The announcement that UD Trucks is shutting off North American sales of its medium-duty product, coupled by the latest downswing in Class 8 orders in the U.S., would seem on the surface at least to indicate a truck market in retrograde in this region of the world.

Dig a little deeper, though, and you’ll find something very different at work.

Let’s start with UD’s move to abandon importing its trucks into the U.S. First of all, the U.S. market is very crowded with Japanese medium-duty cabover manufacturers – Hino Motors (a division of Toyota), Mitsubishi Fuso, and Isuzu Trucks – and domestic builder Paccar just got back into the cabover game this year via a new model sold via its Kenworth Truck Co. division.

Second – and much more importantly – medium-duty is the one segment of the U.S. truck market forecast to decline over time in terms of volumes, as the renewed growth of major metropolitan centers in this country (and around the world for that matter) will demand more light-duty sized equipment for skipping about crowded urban roads, while relying on mire heavy-duty trucks to deliver freight between big “megacities.”

Yet the gradual falloff in medium-duty demand in the U.S. isn’t being replicated in other nations, Sandeep Kar, global director of commercial vehicle research for Frost & Sullivan, told me by phone. Indeed, UD may be repositioning factory capacity it once dedicated to North America to instead serve markets close to its home base – particularly Indonesia.

“We’re predicting the medium-duty market in Indonesia alone is going to double over the next six years – from 280,000 units this year to 670,000 units by 2018,” Kar (seen at left) explained to me. “Those kinds of volumes far and away dominate anything UD could hope to achieve in the U.S.”

There’s another wrinkle to consider as well.

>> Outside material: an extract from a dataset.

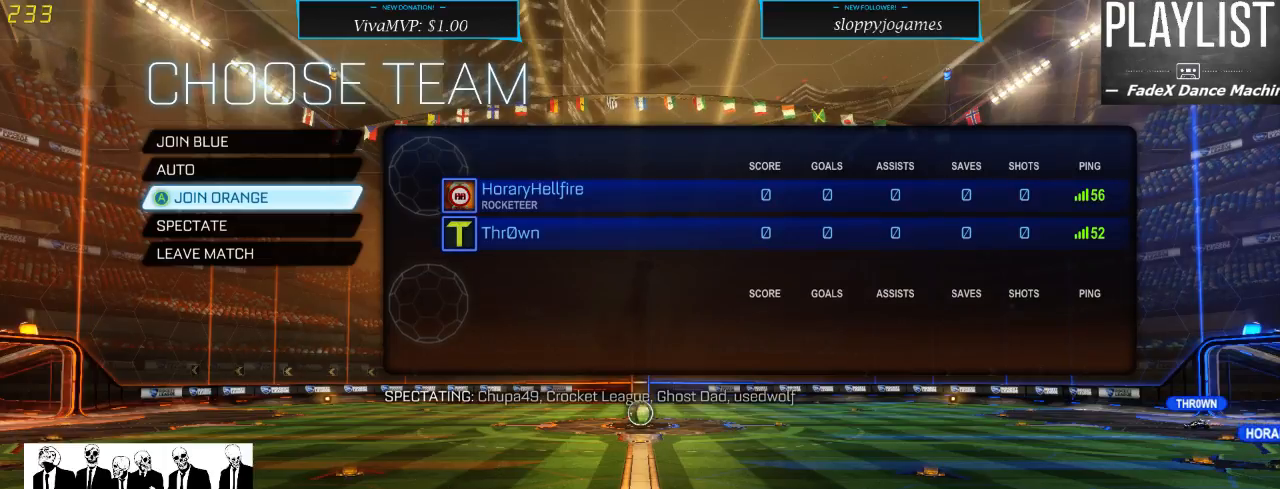
{"dt_ms": 500, "buttons": [], "left_stick": "center", "right_stick": "center", "events": []}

UD is a division of Sweden’s Volvo Trucks: a purchase made a few years ago. Yet pre-dating that buy is a 50/50 joint venture Volvo formed in India dubbed VE Commercial Vehicles, which is building buses and medium-duty cabover trucks that – in Kar’s view – are selling “like hotcakes.”

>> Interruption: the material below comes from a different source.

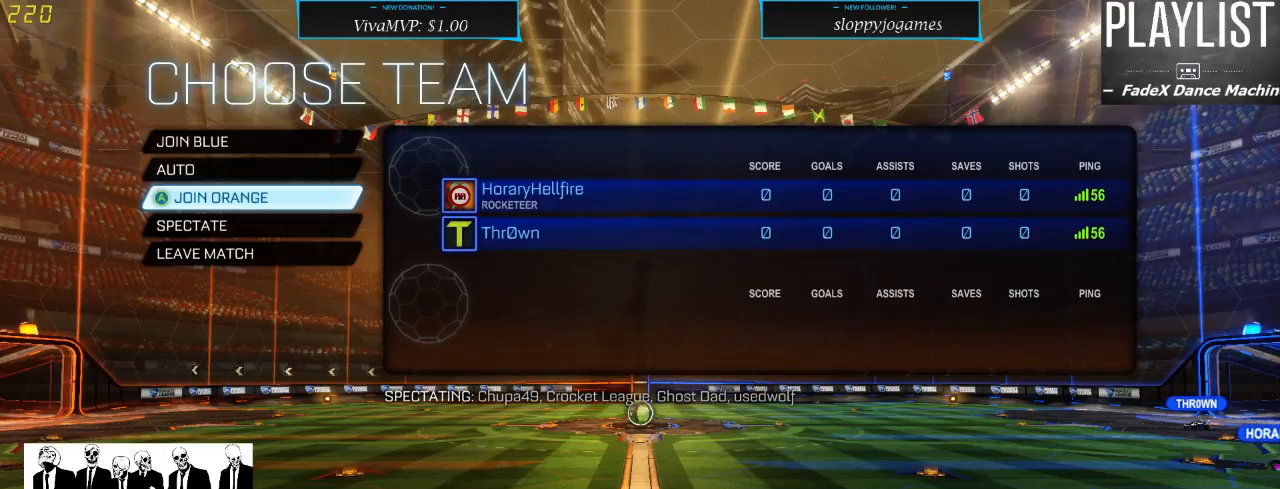
{"dt_ms": 500, "buttons": [], "left_stick": "center", "right_stick": "center", "events": []}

Now step back and take a global view of the truck market, Kar said – particularly from the perspective of trying to build lower-cost worldwide truck platforms. Volvo may one day try to bring a version of the medium-duty truck it’s building in India to the U.S., thus it would be best not to compete with any truck models it already sells here (read as: UD).

Thus UD exits the U.S., perhaps opening the door to a new and different medium-duty model from its parent company, while getting the chance to maximize market share in other region of the world. That would be a pretty clever strategy, if you ask me.

Now, Kar stressed to me that the above is speculative because (of course) Volvo hasn’t mentioned bringing a new medium-duty to market in the U.S., nor that it plans to sell its India-built cabover anywhere but in India.

But it’s not all that far–fetched. Take for example what Volvo’s German rival, Daimler AG, is doing in the area of medium-duty truck engines. It just rolled out a new model that it’s planning to bring to the U.S. fairly soon (you can read more about that effort in an excellent story filed by my boss Jim Mele by clicking here), which dovetails with its bigger-picture plans of selling all sorts of commercial truck platforms on a global basis.

Yet it’s crucial to remember that all the above global truck sales scenarios – those both confirmed and speculative – are long term strategies by nature. In the short term, especially in the Class 8 segment of the U.S. market, we should expect orders and sales to dip down due to continued uncertainty about the global economy.

“Weakness at the front end of the demand cycle for heavy duty commercial vehicles persisted into August, although underlying fundamentals are healthy,” noted Kenny Vieth, president and senior analyst with ACT Research in a recent market update.

“Class 8 orders are likely to continue in hand-to-mouth fashion until there is better clarity about the domestic fiscal policy,” he stressed. “That means that orders will remain soft at least through October, leaving little opportunity for a production rebound into early 2013.”

Yet Vieth added that because underlying fundamentals are healthy, as the near-term outlook becomes less opaque, national confidence will improve. “This will set the stage for a rebound in commercial vehicle demand,” he explained.

We’ll just have to sit back and see how that prediction plays out.